▶

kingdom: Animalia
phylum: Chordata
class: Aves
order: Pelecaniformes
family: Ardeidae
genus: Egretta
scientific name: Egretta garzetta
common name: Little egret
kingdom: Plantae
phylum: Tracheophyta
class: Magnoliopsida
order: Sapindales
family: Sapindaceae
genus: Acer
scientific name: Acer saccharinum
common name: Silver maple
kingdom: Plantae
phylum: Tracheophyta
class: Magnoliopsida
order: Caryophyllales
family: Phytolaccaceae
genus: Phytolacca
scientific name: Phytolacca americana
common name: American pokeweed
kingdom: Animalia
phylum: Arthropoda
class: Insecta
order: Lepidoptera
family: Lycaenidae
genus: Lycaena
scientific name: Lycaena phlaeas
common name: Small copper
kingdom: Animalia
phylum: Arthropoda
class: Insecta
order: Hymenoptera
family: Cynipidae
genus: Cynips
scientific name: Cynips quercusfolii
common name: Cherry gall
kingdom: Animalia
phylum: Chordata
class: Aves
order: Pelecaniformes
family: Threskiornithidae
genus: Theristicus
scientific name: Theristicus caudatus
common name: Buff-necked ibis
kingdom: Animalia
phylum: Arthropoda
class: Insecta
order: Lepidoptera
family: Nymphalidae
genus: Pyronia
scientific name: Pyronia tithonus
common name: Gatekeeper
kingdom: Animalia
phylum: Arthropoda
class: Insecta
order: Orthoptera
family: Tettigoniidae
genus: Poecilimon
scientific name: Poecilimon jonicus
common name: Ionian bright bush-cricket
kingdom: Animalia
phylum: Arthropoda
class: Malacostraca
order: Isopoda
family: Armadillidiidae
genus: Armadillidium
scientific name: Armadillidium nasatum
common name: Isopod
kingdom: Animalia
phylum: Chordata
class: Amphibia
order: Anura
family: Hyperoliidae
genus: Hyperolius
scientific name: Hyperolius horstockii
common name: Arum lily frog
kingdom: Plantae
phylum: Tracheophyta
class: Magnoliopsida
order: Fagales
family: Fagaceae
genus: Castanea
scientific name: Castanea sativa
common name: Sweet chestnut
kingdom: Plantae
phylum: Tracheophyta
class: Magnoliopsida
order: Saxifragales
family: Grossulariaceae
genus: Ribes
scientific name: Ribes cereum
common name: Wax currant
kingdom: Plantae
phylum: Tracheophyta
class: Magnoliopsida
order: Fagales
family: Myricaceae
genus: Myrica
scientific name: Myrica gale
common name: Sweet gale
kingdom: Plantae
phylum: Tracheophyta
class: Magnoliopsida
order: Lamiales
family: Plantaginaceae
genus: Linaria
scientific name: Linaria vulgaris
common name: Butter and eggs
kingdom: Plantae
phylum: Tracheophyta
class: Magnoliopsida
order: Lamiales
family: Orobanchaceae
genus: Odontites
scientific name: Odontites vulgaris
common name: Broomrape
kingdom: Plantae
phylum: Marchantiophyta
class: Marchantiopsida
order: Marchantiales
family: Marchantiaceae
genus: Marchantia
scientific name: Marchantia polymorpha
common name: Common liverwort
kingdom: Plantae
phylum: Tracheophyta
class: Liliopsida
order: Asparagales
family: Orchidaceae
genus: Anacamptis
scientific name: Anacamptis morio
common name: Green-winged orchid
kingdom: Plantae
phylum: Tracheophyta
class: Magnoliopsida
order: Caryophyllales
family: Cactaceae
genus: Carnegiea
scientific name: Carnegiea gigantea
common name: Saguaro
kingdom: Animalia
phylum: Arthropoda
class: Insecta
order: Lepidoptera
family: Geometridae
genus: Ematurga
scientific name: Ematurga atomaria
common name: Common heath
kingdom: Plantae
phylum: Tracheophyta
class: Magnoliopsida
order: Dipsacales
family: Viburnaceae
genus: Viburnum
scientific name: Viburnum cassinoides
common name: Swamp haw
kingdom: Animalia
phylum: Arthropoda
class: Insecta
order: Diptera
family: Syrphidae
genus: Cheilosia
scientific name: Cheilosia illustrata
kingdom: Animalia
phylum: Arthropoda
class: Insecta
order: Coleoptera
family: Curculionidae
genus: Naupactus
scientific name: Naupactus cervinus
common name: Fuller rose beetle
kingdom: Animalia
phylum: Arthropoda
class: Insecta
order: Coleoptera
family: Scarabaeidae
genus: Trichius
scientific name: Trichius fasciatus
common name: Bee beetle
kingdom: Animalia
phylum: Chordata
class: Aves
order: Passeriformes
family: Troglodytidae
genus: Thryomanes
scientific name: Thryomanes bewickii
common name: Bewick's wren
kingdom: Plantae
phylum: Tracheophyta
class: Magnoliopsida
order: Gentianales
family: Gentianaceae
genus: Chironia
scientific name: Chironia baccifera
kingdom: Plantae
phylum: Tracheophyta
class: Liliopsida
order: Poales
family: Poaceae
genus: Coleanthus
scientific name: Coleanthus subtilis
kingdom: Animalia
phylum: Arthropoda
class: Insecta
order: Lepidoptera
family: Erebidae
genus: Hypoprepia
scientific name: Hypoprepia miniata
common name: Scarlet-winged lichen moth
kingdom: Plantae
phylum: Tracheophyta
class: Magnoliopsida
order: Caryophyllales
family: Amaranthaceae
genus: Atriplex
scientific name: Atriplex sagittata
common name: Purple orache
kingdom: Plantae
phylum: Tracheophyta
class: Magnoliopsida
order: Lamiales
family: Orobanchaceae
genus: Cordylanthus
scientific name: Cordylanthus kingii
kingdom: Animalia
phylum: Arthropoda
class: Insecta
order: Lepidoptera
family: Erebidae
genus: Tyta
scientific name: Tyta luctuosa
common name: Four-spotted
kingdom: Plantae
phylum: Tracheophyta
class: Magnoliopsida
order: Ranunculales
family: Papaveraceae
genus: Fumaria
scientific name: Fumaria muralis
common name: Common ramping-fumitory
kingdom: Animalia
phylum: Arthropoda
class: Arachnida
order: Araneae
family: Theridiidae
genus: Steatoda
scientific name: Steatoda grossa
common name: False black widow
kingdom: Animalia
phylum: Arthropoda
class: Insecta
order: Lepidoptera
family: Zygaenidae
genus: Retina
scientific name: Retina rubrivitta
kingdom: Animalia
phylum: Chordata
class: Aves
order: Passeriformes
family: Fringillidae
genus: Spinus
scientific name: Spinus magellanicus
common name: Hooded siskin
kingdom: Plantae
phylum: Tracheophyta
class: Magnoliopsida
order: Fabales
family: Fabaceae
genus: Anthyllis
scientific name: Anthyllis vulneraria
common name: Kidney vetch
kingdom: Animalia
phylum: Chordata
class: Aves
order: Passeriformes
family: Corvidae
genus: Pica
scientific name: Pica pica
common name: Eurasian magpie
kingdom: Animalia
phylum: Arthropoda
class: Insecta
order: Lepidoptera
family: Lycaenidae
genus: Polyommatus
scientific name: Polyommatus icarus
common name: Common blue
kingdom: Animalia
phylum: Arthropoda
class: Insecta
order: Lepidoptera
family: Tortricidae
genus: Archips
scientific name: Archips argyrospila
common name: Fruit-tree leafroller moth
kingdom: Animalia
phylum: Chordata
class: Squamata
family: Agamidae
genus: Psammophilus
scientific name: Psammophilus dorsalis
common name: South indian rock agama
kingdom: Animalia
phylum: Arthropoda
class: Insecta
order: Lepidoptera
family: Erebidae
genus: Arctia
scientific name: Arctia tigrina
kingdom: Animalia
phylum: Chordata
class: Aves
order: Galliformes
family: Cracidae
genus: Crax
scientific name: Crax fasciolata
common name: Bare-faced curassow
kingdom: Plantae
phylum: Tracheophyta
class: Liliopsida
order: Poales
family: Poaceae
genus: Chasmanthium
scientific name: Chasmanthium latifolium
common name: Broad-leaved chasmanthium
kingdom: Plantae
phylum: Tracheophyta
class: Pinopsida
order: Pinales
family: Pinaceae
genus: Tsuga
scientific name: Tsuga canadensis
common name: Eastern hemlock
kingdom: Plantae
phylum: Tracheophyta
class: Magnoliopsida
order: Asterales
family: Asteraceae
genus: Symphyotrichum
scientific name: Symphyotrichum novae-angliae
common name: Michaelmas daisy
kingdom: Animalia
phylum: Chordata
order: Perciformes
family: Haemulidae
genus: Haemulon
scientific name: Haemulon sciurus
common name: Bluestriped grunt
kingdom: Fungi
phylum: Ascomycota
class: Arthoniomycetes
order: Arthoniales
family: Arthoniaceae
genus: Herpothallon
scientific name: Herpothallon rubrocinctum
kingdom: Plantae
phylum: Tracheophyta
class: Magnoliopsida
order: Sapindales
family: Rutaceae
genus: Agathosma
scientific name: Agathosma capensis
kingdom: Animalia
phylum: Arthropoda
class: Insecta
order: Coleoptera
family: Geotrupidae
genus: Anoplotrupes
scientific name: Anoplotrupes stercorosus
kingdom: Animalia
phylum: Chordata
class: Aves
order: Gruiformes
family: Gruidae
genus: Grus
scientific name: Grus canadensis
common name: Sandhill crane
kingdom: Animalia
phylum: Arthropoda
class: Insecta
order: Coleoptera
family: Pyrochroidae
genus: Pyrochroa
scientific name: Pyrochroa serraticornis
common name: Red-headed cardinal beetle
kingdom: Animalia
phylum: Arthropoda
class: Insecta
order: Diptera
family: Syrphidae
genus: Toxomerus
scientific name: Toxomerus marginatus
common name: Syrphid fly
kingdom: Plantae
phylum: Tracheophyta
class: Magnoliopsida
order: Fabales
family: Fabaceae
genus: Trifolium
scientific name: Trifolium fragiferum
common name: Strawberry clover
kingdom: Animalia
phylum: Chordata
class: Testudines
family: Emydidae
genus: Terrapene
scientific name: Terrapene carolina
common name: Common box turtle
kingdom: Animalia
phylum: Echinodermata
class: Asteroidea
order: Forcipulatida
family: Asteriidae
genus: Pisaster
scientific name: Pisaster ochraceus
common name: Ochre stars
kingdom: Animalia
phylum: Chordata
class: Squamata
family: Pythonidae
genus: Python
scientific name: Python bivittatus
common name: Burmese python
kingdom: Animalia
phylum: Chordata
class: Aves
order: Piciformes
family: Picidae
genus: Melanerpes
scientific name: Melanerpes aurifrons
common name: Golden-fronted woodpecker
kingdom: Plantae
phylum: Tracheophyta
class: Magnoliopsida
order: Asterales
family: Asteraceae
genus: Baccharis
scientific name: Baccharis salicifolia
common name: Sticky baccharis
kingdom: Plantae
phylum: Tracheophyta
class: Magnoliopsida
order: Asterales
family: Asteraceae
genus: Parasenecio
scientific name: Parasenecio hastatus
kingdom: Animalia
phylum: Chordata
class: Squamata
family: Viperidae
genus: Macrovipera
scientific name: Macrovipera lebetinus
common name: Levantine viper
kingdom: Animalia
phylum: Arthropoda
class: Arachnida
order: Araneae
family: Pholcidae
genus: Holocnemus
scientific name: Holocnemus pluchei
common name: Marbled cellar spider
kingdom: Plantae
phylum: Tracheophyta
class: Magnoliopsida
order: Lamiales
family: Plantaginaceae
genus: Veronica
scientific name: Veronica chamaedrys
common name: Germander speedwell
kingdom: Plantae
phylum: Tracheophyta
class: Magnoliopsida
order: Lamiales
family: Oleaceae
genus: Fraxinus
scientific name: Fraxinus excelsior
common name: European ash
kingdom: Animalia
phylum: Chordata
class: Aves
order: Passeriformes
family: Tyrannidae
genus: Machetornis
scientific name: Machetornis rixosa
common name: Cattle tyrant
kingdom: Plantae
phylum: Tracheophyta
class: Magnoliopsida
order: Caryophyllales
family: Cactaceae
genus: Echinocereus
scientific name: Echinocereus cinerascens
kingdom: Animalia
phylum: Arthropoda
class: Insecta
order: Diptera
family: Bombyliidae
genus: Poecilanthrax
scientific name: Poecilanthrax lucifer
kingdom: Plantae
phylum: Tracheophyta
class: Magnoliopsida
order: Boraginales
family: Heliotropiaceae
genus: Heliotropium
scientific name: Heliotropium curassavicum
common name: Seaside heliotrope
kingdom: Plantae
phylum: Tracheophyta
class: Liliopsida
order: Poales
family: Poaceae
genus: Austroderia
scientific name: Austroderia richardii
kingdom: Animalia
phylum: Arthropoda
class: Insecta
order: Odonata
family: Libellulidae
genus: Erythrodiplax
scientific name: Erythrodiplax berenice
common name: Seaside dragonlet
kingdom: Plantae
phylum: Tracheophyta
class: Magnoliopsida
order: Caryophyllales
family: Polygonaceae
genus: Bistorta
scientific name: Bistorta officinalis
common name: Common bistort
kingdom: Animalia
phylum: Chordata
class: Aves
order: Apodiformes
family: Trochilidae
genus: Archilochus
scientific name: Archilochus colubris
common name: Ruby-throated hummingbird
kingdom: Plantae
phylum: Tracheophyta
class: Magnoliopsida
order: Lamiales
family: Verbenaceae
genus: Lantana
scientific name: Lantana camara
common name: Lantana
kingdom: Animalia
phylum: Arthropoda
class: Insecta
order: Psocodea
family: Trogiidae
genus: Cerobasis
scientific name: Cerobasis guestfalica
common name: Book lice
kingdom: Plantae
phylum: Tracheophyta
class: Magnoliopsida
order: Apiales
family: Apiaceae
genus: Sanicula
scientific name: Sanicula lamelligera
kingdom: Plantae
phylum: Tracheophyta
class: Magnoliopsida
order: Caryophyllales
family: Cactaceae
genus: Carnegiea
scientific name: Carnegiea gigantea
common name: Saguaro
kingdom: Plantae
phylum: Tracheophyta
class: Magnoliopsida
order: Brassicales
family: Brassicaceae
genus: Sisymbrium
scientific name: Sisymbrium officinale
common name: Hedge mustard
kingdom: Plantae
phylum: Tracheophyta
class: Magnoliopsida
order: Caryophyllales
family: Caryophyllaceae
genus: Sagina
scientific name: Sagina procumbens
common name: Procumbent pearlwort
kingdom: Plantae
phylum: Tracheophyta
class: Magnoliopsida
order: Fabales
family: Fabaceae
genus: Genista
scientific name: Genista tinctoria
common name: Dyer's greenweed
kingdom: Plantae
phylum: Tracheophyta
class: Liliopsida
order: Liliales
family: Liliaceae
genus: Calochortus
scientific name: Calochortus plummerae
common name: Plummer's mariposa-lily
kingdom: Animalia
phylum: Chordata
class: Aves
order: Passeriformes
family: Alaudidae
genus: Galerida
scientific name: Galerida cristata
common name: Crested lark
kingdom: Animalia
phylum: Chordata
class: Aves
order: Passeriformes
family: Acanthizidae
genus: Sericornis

◀

REQUIRED TASK: Return unchanged the lines of the rows above from the very first line through the line containing "family: Sapindaceae", keeping both of those lines.

OUTPUT BELOW:
kingdom: Animalia
phylum: Chordata
class: Aves
order: Pelecaniformes
family: Ardeidae
genus: Egretta
scientific name: Egretta garzetta
common name: Little egret
kingdom: Plantae
phylum: Tracheophyta
class: Magnoliopsida
order: Sapindales
family: Sapindaceae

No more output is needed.